## Begin Supplied material

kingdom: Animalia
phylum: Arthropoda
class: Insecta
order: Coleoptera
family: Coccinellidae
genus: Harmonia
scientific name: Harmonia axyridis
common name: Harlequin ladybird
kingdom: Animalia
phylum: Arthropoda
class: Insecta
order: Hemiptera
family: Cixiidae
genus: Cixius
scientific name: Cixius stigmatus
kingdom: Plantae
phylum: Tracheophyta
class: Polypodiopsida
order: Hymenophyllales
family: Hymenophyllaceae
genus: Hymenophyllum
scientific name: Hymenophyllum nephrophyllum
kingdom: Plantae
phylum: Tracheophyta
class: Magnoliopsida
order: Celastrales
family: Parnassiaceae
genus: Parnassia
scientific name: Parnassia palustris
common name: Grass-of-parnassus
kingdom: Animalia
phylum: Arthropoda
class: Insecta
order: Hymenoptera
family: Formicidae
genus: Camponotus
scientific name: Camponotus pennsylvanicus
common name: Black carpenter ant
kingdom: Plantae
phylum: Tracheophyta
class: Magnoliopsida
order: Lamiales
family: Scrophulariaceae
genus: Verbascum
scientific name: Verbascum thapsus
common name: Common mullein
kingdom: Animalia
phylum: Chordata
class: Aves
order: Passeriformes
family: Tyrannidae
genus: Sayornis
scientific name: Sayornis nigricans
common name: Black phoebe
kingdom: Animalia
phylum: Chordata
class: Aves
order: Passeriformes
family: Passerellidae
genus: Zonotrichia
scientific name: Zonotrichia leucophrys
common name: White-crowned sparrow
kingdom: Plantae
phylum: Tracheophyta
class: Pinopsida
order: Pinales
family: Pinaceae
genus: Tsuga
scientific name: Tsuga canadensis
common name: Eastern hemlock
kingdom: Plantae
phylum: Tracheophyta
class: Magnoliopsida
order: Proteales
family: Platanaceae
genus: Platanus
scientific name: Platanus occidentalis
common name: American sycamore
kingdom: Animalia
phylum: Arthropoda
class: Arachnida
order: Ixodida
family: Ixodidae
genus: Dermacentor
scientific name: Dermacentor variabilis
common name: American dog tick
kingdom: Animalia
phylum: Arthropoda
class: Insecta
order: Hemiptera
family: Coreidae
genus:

## End Supplied material

*Aim*
Starting at the line that contains "family: Cixiidae" and ending at the line that contains "genus: Camponotus", write those records out again with "scientific name" renamed to "Latin name" everywhere and nothing else changed.

*Solution to the exercise*
family: Cixiidae
genus: Cixius
Latin name: Cixius stigmatus
kingdom: Plantae
phylum: Tracheophyta
class: Polypodiopsida
order: Hymenophyllales
family: Hymenophyllaceae
genus: Hymenophyllum
Latin name: Hymenophyllum nephrophyllum
kingdom: Plantae
phylum: Tracheophyta
class: Magnoliopsida
order: Celastrales
family: Parnassiaceae
genus: Parnassia
Latin name: Parnassia palustris
common name: Grass-of-parnassus
kingdom: Animalia
phylum: Arthropoda
class: Insecta
order: Hymenoptera
family: Formicidae
genus: Camponotus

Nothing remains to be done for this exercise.